« Banlieue, ma Banlieue… d’aucuns te trouvent banale et monotone, cependant moi, j’ai compris ton sens profond, épié ta diversité. Mais je ne te divise pas dans mon coeur. Je t’aime une et multiple. Et c’est pour cela que j’ai voulu te dire tout entière: ô méconnue, ô éphémère, avant que Paris ne s’empare de toi pour te faire à son image… pendant qu’encore, tu offres ce charme capricieux, imprécis, si troublant… ô Banlieue! » Louis Cheronnet – Extra-muros – 1929.
Les territoires dont il est question ici sont ceux qui ont débordé de la capitale il y a un peu plus d’un siècle. Sans doute eut-il été préférable aux édiles que cela n’arrivât jamais. Déjà sous l’Ancien Régime les faubourgs, par définition spontanés, étaient interdits. Pas moins de 16 édits royaux tentèrent de juguler le développement de ces excroissances entre 1554 et 1781. « Mais, nous dit Pierre Merlin, la multiplication et la répétitivité mêmes des ces édits montrent leur inefficacité et laissent supposer qu’ils étaient tolérés dans les faits.(1) » L’idée de la ville clairement délimitée, s’opposant à la campagne, ayant avec elle des relations ordonnées, maitrisées et contrôlées, le sentiment d’intériorité, la vue d’un espace appréhendable dans sa totalité devait être en effet fort confortable. Et l’on comprend que le sentiment de la fuite vers l’extérieur ait pu irriter. Cependant P. Merlin nous dit bien que ces débordements étaient tolérés. Et pour cause :
« Ils abritaient les activités chassées de la ville ou qui voulaient l’éviter – ateliers désireux d’échapper au paiement de l’octroi perçu aux portes de la ville, activités bruyantes ou malodorantes, prostitution – et les populations en rupture de ban avec la société: péripatéticiennes, trafiquants en tous genres, personnages surveillés par la police, etc.(2) »

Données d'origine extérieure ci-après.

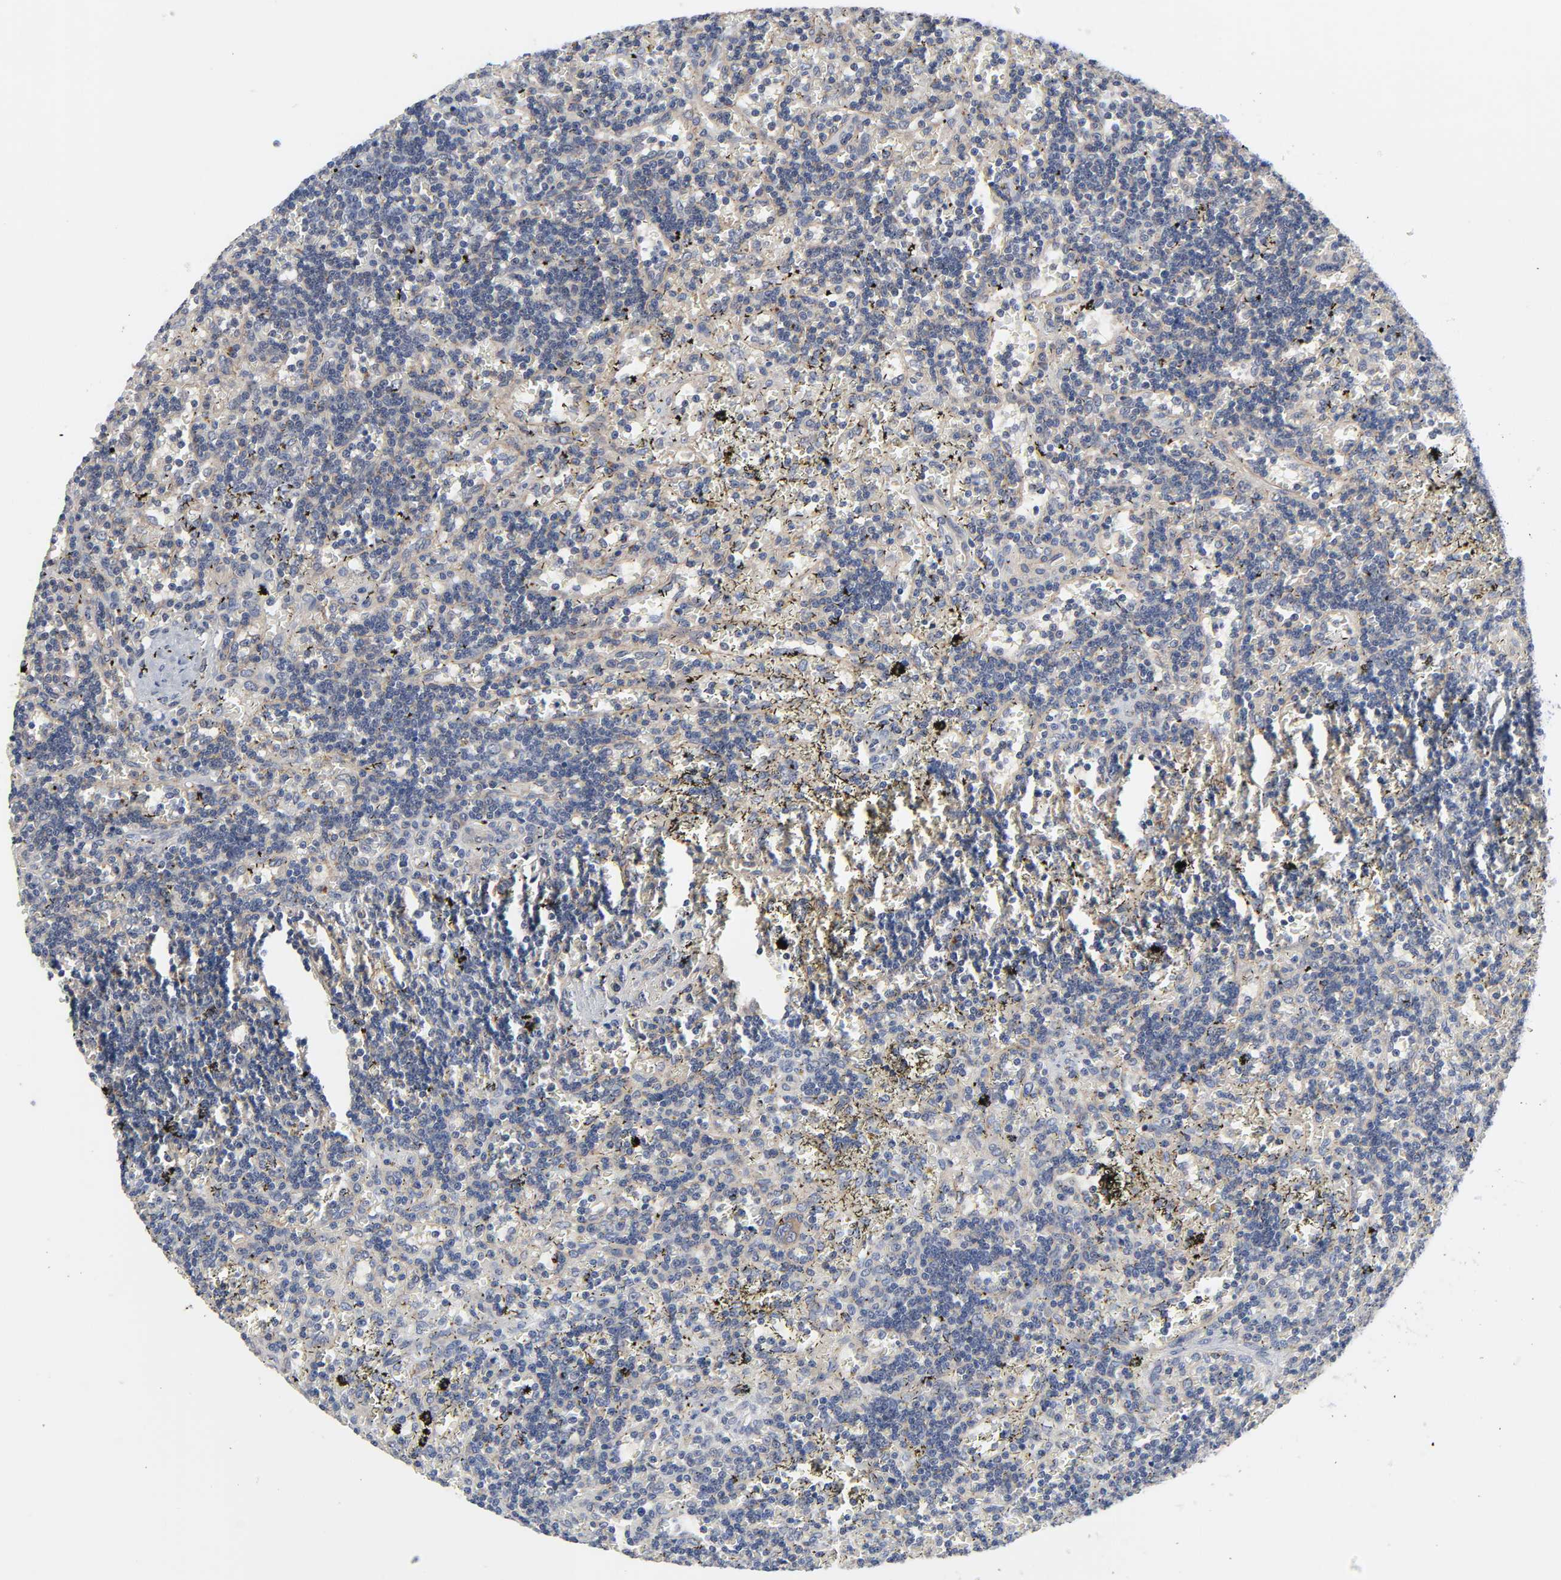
{"staining": {"intensity": "weak", "quantity": "<25%", "location": "cytoplasmic/membranous"}, "tissue": "lymphoma", "cell_type": "Tumor cells", "image_type": "cancer", "snomed": [{"axis": "morphology", "description": "Malignant lymphoma, non-Hodgkin's type, Low grade"}, {"axis": "topography", "description": "Spleen"}], "caption": "Micrograph shows no significant protein positivity in tumor cells of lymphoma.", "gene": "DDX10", "patient": {"sex": "male", "age": 60}}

L’histoire des territoires de banlieues s’enracine dans celle de ces faubourgs. Dès leur naissance ils ne bénéficient pas du même régime que la ville-centre, et souffrent d’une image négative.

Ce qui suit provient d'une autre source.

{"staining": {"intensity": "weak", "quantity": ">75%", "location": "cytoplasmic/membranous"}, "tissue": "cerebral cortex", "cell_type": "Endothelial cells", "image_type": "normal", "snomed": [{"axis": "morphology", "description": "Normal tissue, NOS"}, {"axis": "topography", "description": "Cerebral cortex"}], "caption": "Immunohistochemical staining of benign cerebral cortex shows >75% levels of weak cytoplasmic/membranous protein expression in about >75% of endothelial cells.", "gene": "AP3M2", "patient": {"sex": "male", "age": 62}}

A partir du XVIIIème siècle, Paris s’est largement répandue au delà de ses faubourgs qu’elle a engloutis. Mais l’image de certains territoires qui s’étendent au delà du périphérique, voire désormais de l’A86, reste négative. La banlieue(3), puisqu’il faut l’appeler ainsi, semble prise sous une déferlante d’actions délibérément désastreuses, de mauvaises gestions et supporte toutes les visions fantasmagoriques du bourgeois apeuré. Ce tourbillon s’amplifie aux XIXème et XXème siècles. Notamment par le biais de la littérature. Hervé Vieillard-Baron nous indique, non sans humour, que « les premières expressions franchement péjoratives se trouvent chez Louis Reybaud, qui fait dire à un personnage de son roman: vous avez là un pantalon qui est légèrement banlieue; tâchez de vous culotter autrement à la prochaine garde, mon camarade.(4)» La banlieue est tour à tour assimilée aux activités illicites, aux populations qu’elle concentre: ouvriers, pauvres, mal lotis; à l’industrie salissante, aux routes dangereuses fréquentées par des assassins et des bandits, puis aux cités d’HLM, et ainsi de suite. Cela vaudra aux territoires de banlieue d’être durablement jugés indésirables, voire invivables. Jean-Marc Stébé dresse la liste de quelques points de vue sur la banlieue parisienne, qui jalonnent le XXème siècle :
« Au début des années 1940, dans un ouvrage traitant de l’agglomération parisienne, Louis Thomas s’en prenait à la banlieue chic de Paris. Il décrivait Neuilly comme un assemblage disparate et incohérent « d’immeubles de tous types et de tous les profils », avec des façades de tous les esprits, « des matériaux qui hurlent les uns à côtés des autres, une débauche de dessins où le pire est moins rare que le meilleur » dix ans plus tard, Plaisir de France, dans un numéro de février 1951, n’a pas de mots assez durs pour décrire la banlieue parisienne: « Il n’y a rien en France de plus honteusement laid que la banlieue de Paris, non pas seulement les banlieue des industries, des lotissements et des zones, mais la banlieue résidentielle, où des rues mal tracées se faufilent entre des rangées de villas étriquées, hétéroclites et prétentieuses. » A la fin des années 1960, les grands ensembles des périphéries urbaines sont présentés comme des « univers concentrationnaires », où les barres et les tours agglomèrent des individus enfermés dans des « cages à lapins ». Quelque temps après, les lotissements pavillonnaires tomberont à leur tour sous le coup des mêmes jugements, et seront comparés à des HLM horizontaux.(5)»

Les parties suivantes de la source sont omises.